■ **Work item**
Working from the entries below, count every line that includes the word "integer". Return the figure alone.

# # #

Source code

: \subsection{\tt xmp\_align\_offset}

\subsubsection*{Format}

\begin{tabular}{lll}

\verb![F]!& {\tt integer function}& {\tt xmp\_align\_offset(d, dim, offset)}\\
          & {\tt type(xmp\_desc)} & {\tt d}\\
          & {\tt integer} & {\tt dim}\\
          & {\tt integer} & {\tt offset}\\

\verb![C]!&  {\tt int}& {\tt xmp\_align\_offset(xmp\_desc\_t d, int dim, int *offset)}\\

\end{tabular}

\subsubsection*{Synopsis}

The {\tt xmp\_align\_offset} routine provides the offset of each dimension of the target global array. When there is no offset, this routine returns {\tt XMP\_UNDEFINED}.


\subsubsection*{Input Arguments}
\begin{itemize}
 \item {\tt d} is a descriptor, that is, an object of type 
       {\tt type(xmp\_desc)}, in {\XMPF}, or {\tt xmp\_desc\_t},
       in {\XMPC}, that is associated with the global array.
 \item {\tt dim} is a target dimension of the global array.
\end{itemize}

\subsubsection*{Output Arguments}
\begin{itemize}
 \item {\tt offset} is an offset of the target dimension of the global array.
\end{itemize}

# # #

■ **Worked solution**
3